* EXERCISE INPUTS:
== Segment start ==

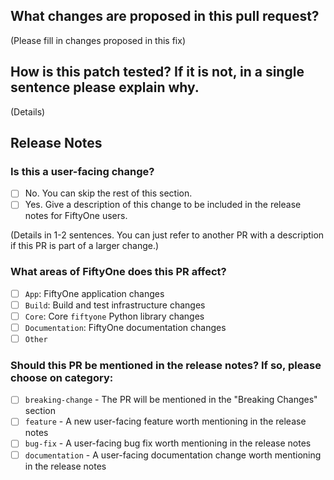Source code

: ## What changes are proposed in this pull request?

(Please fill in changes proposed in this fix)

## How is this patch tested? If it is not, in a single sentence please explain why.

(Details)

## Release Notes

### Is this a user-facing change?

-   [ ] No. You can skip the rest of this section.
-   [ ] Yes. Give a description of this change to be included in the release
        notes for FiftyOne users.

(Details in 1-2 sentences. You can just refer to another PR with a description
if this PR is part of a larger change.)

### What areas of FiftyOne does this PR affect?

-   [ ] `App`: FiftyOne application changes
-   [ ] `Build`: Build and test infrastructure changes
-   [ ] `Core`: Core `fiftyone` Python library changes
-   [ ] `Documentation`: FiftyOne documentation changes
-   [ ] `Other`

### Should this PR be mentioned in the release notes? If so, please choose on category:

-   [ ] `breaking-change` - The PR will be mentioned in the "Breaking Changes"
        section
-   [ ] `feature` - A new user-facing feature worth mentioning in the release
        notes
-   [ ] `bug-fix` - A user-facing bug fix worth mentioning in the release notes
-   [ ] `documentation` - A user-facing documentation change worth mentioning
        in the release notes

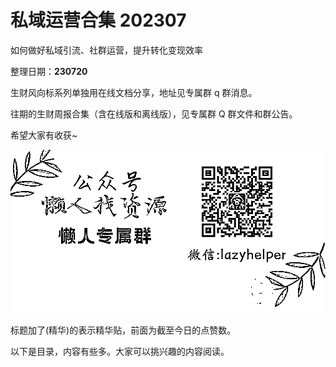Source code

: # 私域运营合集 202307

如何做好私域引流、社群运营，提升转化变现效率

整理日期：**230720**

 

 

生财风向标系列单独用在线文档分享，地址见专属群 q 群消息。

往期的生财周报合集（含在线版和离线版），见专属群 Q 群文件和群公告。

希望大家有收获~

![](img/siyu-yunying_0003.png)

标题加了(精华)的表示精华贴，前面为截至今日的点赞数。

以下是目录，内容有些多。大家可以挑兴趣的内容阅读。

 

 

 
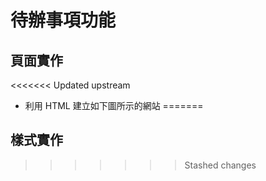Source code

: # 待辦事項功能
 
## 頁面實作
 
<<<<<<< Updated upstream
- 利用 HTML 建立如下圖所示的網站
=======
## 樣式實作
>>>>>>> Stashed changes
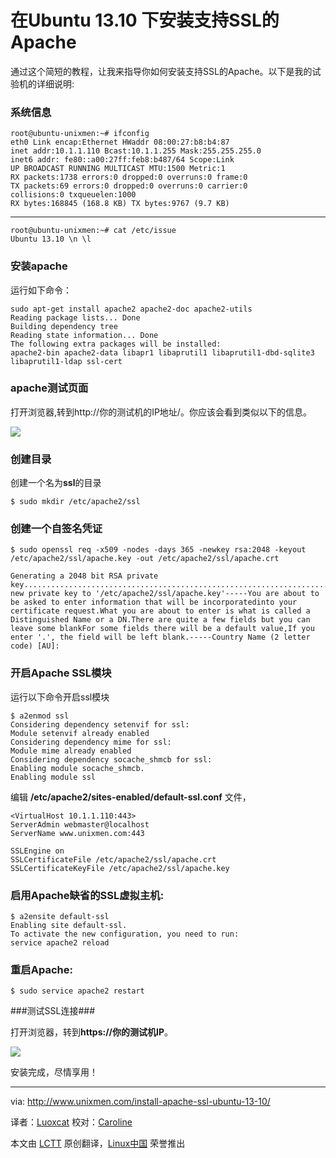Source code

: 在Ubuntu 13.10 下安装支持SSL的Apache
================================================================================

通过这个简短的教程，让我来指导你如何安装支持SSL的Apache。以下是我的试验机的详细说明:

### 系统信息 ###

    root@ubuntu-unixmen:~# ifconfig
    eth0 Link encap:Ethernet HWaddr 08:00:27:b8:b4:87
    inet addr:10.1.1.110 Bcast:10.1.1.255 Mask:255.255.255.0
    inet6 addr: fe80::a00:27ff:feb8:b487/64 Scope:Link
    UP BROADCAST RUNNING MULTICAST MTU:1500 Metric:1
    RX packets:1738 errors:0 dropped:0 overruns:0 frame:0
    TX packets:69 errors:0 dropped:0 overruns:0 carrier:0
    collisions:0 txqueuelen:1000
    RX bytes:168845 (168.8 KB) TX bytes:9767 (9.7 KB)
----------

    root@ubuntu-unixmen:~# cat /etc/issue
    Ubuntu 13.10 \n \l

### 安装apache ###

运行如下命令：

    sudo apt-get install apache2 apache2-doc apache2-utils
    Reading package lists... Done
    Building dependency tree 
    Reading state information... Done
    The following extra packages will be installed:
    apache2-bin apache2-data libapr1 libaprutil1 libaprutil1-dbd-sqlite3 libaprutil1-ldap ssl-cert

### apache测试页面 ###

打开浏览器,转到http://你的测试机的IP地址/。你应该会看到类似以下的信息。

![](http://180016988.r.cdn77.net/wp-content/uploads/2013/10/apache2-ubuntu.png)

### 创建目录 ###

创建一个名为**ssl**的目录

    $ sudo mkdir /etc/apache2/ssl

### 创建一个自签名凭证 ###

    $ sudo openssl req -x509 -nodes -days 365 -newkey rsa:2048 -keyout /etc/apache2/ssl/apache.key -out /etc/apache2/ssl/apache.crt

    Generating a 2048 bit RSA private key.......................................................................................+++....................................+++writing new private key to '/etc/apache2/ssl/apache.key'-----You are about to be asked to enter information that will be incorporatedinto your certificate request.What you are about to enter is what is called a Distinguished Name or a DN.There are quite a few fields but you can leave some blankFor some fields there will be a default value,If you enter '.', the field will be left blank.-----Country Name (2 letter code) [AU]:

### 开启Apache SSL模块 ###

运行以下命令开启ssl模块

    $ a2enmod ssl
    Considering dependency setenvif for ssl:
    Module setenvif already enabled
    Considering dependency mime for ssl:
    Module mime already enabled
    Considering dependency socache_shmcb for ssl:
    Enabling module socache_shmcb.
    Enabling module ssl

编辑 **/etc/apache2/sites-enabled/default-ssl.conf** 文件，

    <VirtualHost 10.1.1.110:443>
    ServerAdmin webmaster@localhost
    ServerName www.unixmen.com:443

    SSLEngine on
    SSLCertificateFile /etc/apache2/ssl/apache.crt
    SSLCertificateKeyFile /etc/apache2/ssl/apache.key

### 启用Apache缺省的SSL虚拟主机: ###

    $ a2ensite default-ssl
    Enabling site default-ssl.
    To activate the new configuration, you need to run:
    service apache2 reload

### 重启Apache: ###

    $ sudo service apache2 restart

###测试SSL连接###

打开浏览器，转到**https://你的测试机IP**。

![](http://180016988.r.cdn77.net/wp-content/uploads/2013/10/apache-cert.png)

安装完成，尽情享用！

--------------------------------------------------------------------------------

via: http://www.unixmen.com/install-apache-ssl-ubuntu-13-10/

译者：[Luoxcat](https://github.com/Luoxcat) 校对：[Caroline](https://github.com/carolinewuyan)

本文由 [LCTT](https://github.com/LCTT/TranslateProject) 原创翻译，[Linux中国](http://linux.cn/) 荣誉推出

== Segment end ==

* WORK TO COMPLETE:
Copy every line that contains "facing" from the listing above.

* EXERCISE OUTPUT:
### Is this a user-facing change?
-   [ ] `feature` - A new user-facing feature worth mentioning in the release
-   [ ] `bug-fix` - A user-facing bug fix worth mentioning in the release notes
-   [ ] `documentation` - A user-facing documentation change worth mentioning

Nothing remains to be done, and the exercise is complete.